= Beginning of Section =

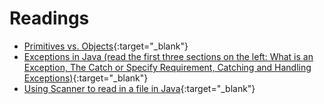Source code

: # Readings

* [Primitives vs. Objects](https://www.baeldung.com/java-primitives-vs-objects){:target="_blank"}
* [Exceptions in Java (read the first three sections on the left: What is an Exception, The Catch or Specify Requirement, Catching and Handling Exceptions)](https://docs.oracle.com/javase/tutorial/essential/exceptions/index.html){:target="_blank"}
* [Using Scanner to read in a file in Java](https://docs.oracle.com/javase/tutorial/essential/io/scanning.html){:target="_blank"}

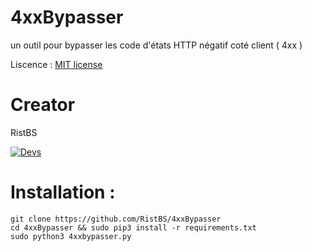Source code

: # 4xxBypasser
un outil pour bypasser les code d'états HTTP négatif coté client ( 4xx )

Liscence : [MIT license](LICENSE)

Creator
=
RistBS


[![Devs](https://img.shields.io/badge/Made_By-RistBS-blue.svg)]() 


Installation :
=
    git clone https://github.com/RistBS/4xxBypasser
    cd 4xxBypasser && sudo pip3 install -r requirements.txt
    sudo python3 4xxbypasser.py
    
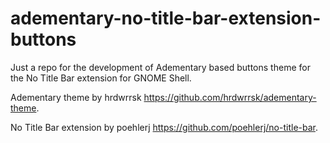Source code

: # adementary-no-title-bar-extension-buttons
Just a repo for the development of Adementary based buttons theme for the No Title Bar extension for GNOME Shell.

Adementary theme by hrdwrrsk https://github.com/hrdwrrsk/adementary-theme.

No Title Bar extension by poehlerj https://github.com/poehlerj/no-title-bar.
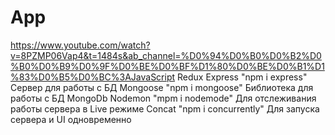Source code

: # App
https://www.youtube.com/watch?v=8PZMP06Vap4&t=1484s&ab_channel=%D0%94%D0%B0%D0%B2%D0%B0%D0%B9%D0%9F%D0%BE%D0%BF%D1%80%D0%BE%D0%B1%D1%83%D0%B5%D0%BC%3AJavaScript
Redux
Express   "npm i express"  Сервер для работы с БД
Mongoose    "npm i mongoose" Библиотека для работы с БД MongoDb
Nodemon    "mpm i nodemode"  Для отслеживания работы сервера в Live режиме
Concat   "npm i concurrently" Для запуска сервера и UI одновременно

= End of Section =

Could you output all the entries above exactly as written, leaving out the pictures?

### Task result
Source code

: # Readings

* [Primitives vs. Objects](https://www.baeldung.com/java-primitives-vs-objects){:target="_blank"}
* [Exceptions in Java (read the first three sections on the left: What is an Exception, The Catch or Specify Requirement, Catching and Handling Exceptions)](https://docs.oracle.com/javase/tutorial/essential/exceptions/index.html){:target="_blank"}
* [Using Scanner to read in a file in Java](https://docs.oracle.com/javase/tutorial/essential/io/scanning.html){:target="_blank"}

Source code

: # 4xxBypasser
un outil pour bypasser les code d'états HTTP négatif coté client ( 4xx )

Liscence : [MIT license](LICENSE)

Creator
=
RistBS


[![Devs](https://img.shields.io/badge/Made_By-RistBS-blue.svg)]() 


Installation :
=
    git clone https://github.com/RistBS/4xxBypasser
    cd 4xxBypasser && sudo pip3 install -r requirements.txt
    sudo python3 4xxbypasser.py
    
Source code

: # adementary-no-title-bar-extension-buttons
Just a repo for the development of Adementary based buttons theme for the No Title Bar extension for GNOME Shell.

Adementary theme by hrdwrrsk https://github.com/hrdwrrsk/adementary-theme.

No Title Bar extension by poehlerj https://github.com/poehlerj/no-title-bar.
Source code

: # App
https://www.youtube.com/watch?v=8PZMP06Vap4&t=1484s&ab_channel=%D0%94%D0%B0%D0%B2%D0%B0%D0%B9%D0%9F%D0%BE%D0%BF%D1%80%D0%BE%D0%B1%D1%83%D0%B5%D0%BC%3AJavaScript
Redux
Express   "npm i express"  Сервер для работы с БД
Mongoose    "npm i mongoose" Библиотека для работы с БД MongoDb
Nodemon    "mpm i nodemode"  Для отслеживания работы сервера в Live режиме
Concat   "npm i concurrently" Для запуска сервера и UI одновременно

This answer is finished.